B. B : « Je ne cacherai à personne que mes relations avec François Deseille se sont dégradées depuis 2011, année où j’ai quitté le MODEM sur le constat qu’il n’y avait plus de vie dans cette fédération. Nous avons eu des divergences sur la conduite à tenir sur des élections cantonales, sur des fonctionnements internes que je ne jugeais pas démocratiques, à l’époque. Si, aujourd’hui, François Deseille est satisfait de présider une fédération qui ne compte que quelques proches, c’est son problème. Après mon départ, j’ai été accueilli, au sein de l’assemblée municipale, par le groupe socialiste et apparentés qui m’a permis de poursuivre un travail serein. Depuis, j’ai poursuivi cet esprit collectif avec eux. J’ai modestement apporté ma contribution au projet municipal de François Rebsamen. C’était une innovation en France que des centristes viennent travailler avec la gauche à Dijon. Personnellement, j’en étais très fier ».
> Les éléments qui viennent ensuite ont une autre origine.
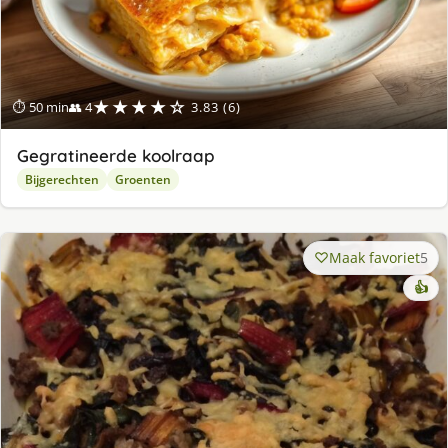
★★★★☆
⏱ 50 min
👥 4
3.83 (6)
Gegratineerde koolraap
Bijgerechten
Groenten
Maak favoriet
5
👍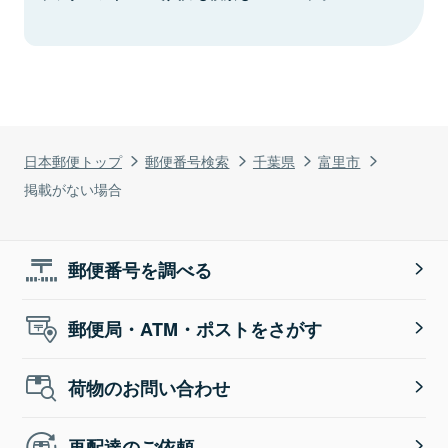
日本郵便トップ
郵便番号検索
千葉県
富里市
掲載がない場合
郵便番号を調べる
郵便局・ATM・ポストをさがす
荷物のお問い合わせ
再配達のご依頼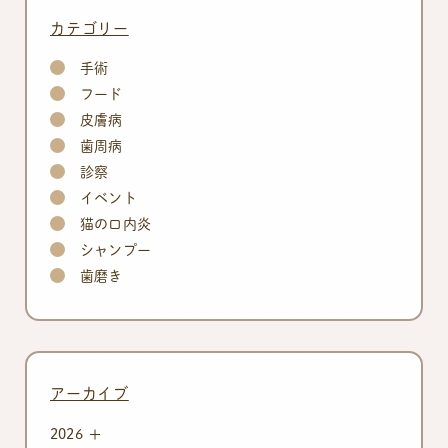
カテゴリー
手術
フード
皮膚病
歯周病
診察
イベント
猫の口内炎
シャンプー
歯磨き
アーカイブ
2026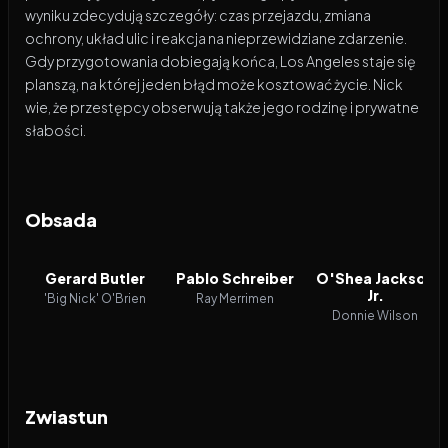
wyniku zdecydują szczegóły: czas przejazdu, zmiana
ochrony, układ ulic i reakcja na nieprzewidziane zdarzenie.
Gdy przygotowania dobiegają końca, Los Angeles staje się
planszą, na której jeden błąd może kosztować życie. Nick
wie, że przestępcy obserwują także jego rodzinę i prywatne
słabości.
Obsada
Gerard Butler
Pablo Schreiber
O'Shea Jackson
Jr.
'Big Nick' O'Brien
Ray Merrimen
Donnie Wilson
Zwiastun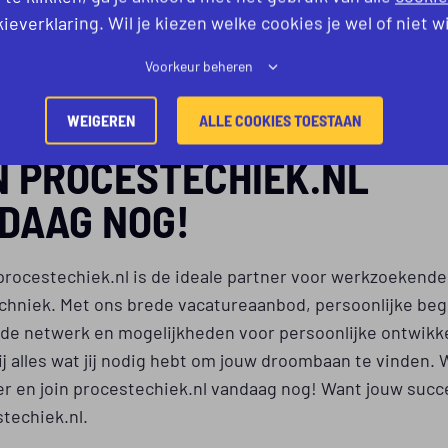
en en trainingen die aansluiten op jouw specifieke wen
ieverklaring. Wil je kiezen welke cookies je wel of niet w
. Door jezelf continu te blijven ontwikkelen, vergroot je 
 kennis en vaardigheden, maar ook je kansen op een succ
Voorkeur beheren
in de procestechniek.
WEIGEREN
ALLE COOKIES TOESTAAN
N PROCESTECHIEK.NL
DAAG NOG!
rocestechiek.nl is de ideale partner voor werkzoekende
chniek. Met ons brede vacatureaanbod, persoonlijke beg
ide netwerk en mogelijkheden voor persoonlijke ontwikk
j alles wat jij nodig hebt om jouw droombaan te vinden.
er en join procestechiek.nl vandaag nog! Want jouw succ
stechiek.nl.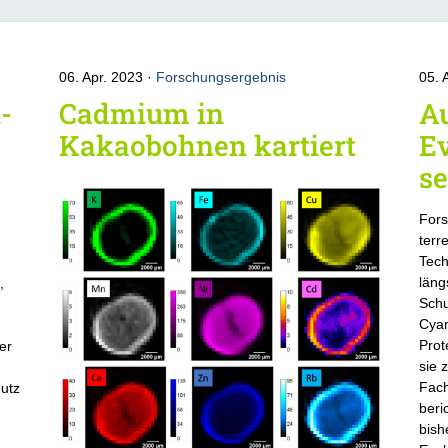
06. Apr. 2023
Forschungsergebnis
05. 
-
Cadmium in
Au
Kakaobohnen kartiert
Ev
se
Fors
terr
Tech
läng
,
Schu
Cyan
Prot
der
sie 
Fach
hutz
beri
bish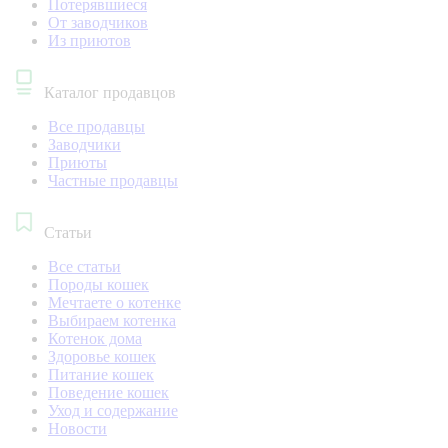
Потерявшиеся
От заводчиков
Из приютов
Каталог продавцов
Все продавцы
Заводчики
Приюты
Частные продавцы
Статьи
Все статьи
Породы кошек
Мечтаете о котенке
Выбираем котенка
Котенок дома
Здоровье кошек
Питание кошек
Поведение кошек
Уход и содержание
Новости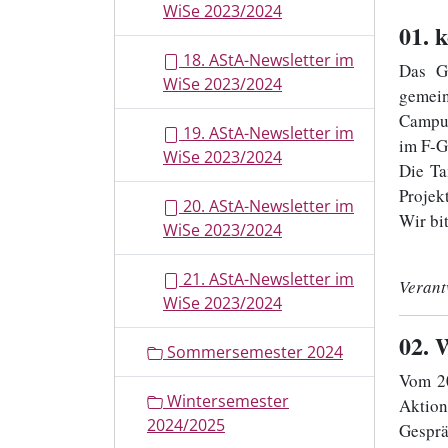
WiSe 2023/2024
01
. 
18. AStA-Newsletter im
Das Gl
WiSe 2023/2024
gemein
Campus
19. AStA-Newsletter im
im F-G
WiSe 2023/2024
Die Ta
Projek
20. AStA-Newsletter im
Wir bi
WiSe 2023/2024
21. AStA-Newsletter im
Verant
WiSe 2023/2024
02
. 
Sommersemester 2024
Vom 20
Wintersemester
Aktion
2024/2025
Gesprä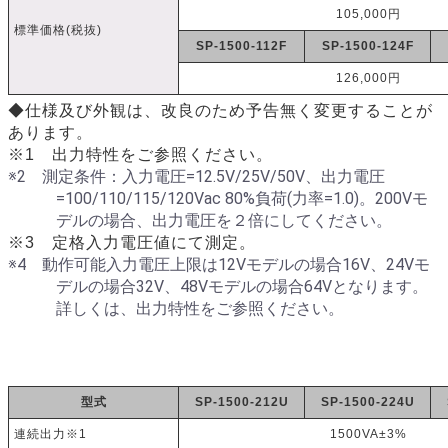
105,000円
標準価格(税抜)
SP-1500-112F
SP-1500-124F
126,000円
◆仕様及び外観は、改良のため予告無く変更することが
あります。
※1 出力特性をご参照ください。
※2 測定条件：入力電圧=12.5V/25V/50V、出力電圧
=100/110/115/120Vac 80%負荷(力率=1.0)。200Vモ
デルの場合、出力電圧を２倍にしてください。
※3 定格入力電圧値にて測定。
※4 動作可能入力電圧上限は12Vモデルの場合16V、24Vモ
デルの場合32V、48Vモデルの場合64Vとなります。
詳しくは、出力特性をご参照ください。
型式
SP-1500-212U
SP-1500-224U
連続出力※1
1500VA±3%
DLH : Ces désignations, tant sur la 1re que sur la 2e, ne sont-elles pas de nature à agiter et perturber la majorité municipale à Dijon ?

B. B : « Nous avons, au niveau municipal, une majorité de large rassemblement qui travaille ensemble sur Dijon et sur la Métropole. On chercherait à casser cette belle dynamique qu’on ne s’y prendrait pas autrement. On peut donc se poser la question : est-ce qu’il n’y aurait pas des petits jeux pour, éventuellement, tenter d’affaiblir la majorité municipale ? Je ne sais pas. Dans tous les cas, celui qui voudrait s’amuser à ça, je lui souhaite beaucoup de courage.

J’insiste une nouvelle fois sur le fait qu’il n’y a pas eu la volonté de réfléchir à un rassemblement au-delà du rassemblement. Il y avait l’opportunité de s’appuyer sur d’autres candidats qui étaient déjà annoncés. Un travail en amont avec eux n’aurait pas été inutile ».

DLH : A qui pensez-vous ?

B. B : « En premier lieu à Pierre Pribetich. Lui, il fait campagne. De plus, il n’a pas attendu cette période électorale pour être sur le terrain et aller à la rencontre des habitants de la circonscription. Je travaille avec lui depuis 2008 au sein de la municipalité de Dijon. C’est un social-démocrate, très investi dans les dossiers et tout particulièrement dans la 2e circonscription. Il est le seul à regrouper les conditions d’une candidature de large rassemblement pleinement au service de la majorité présidentielle, en cohérence avec la politique qu’il porte au niveau local. C’est un élu assidu, quotidiennement engagé au service des citoyens et qui porte une vraie vision sociale, démocrate et écologique. J’invite, par ailleurs plus largement, dans un souci de cohérence et d’unité, toutes celles et ceux qui partagent ces convictions et cette envie d’un rassemblement autour de la majorité présidentielle à rejoindre la dynamique qui est désormais enclenchée sur les 1re, 2e et 3e circonscriptions de Côte-d’Or autour de Sladana Zivkovic, jeune élue de Dijon qui, elle, incarne le renouvellement, Pierre Pribetich et Anne Dillenseger. Ces candidats, s’ils sont élus, seront à même de ramener le curseur vers un vrai progressisme, une vraie social-démocratie ».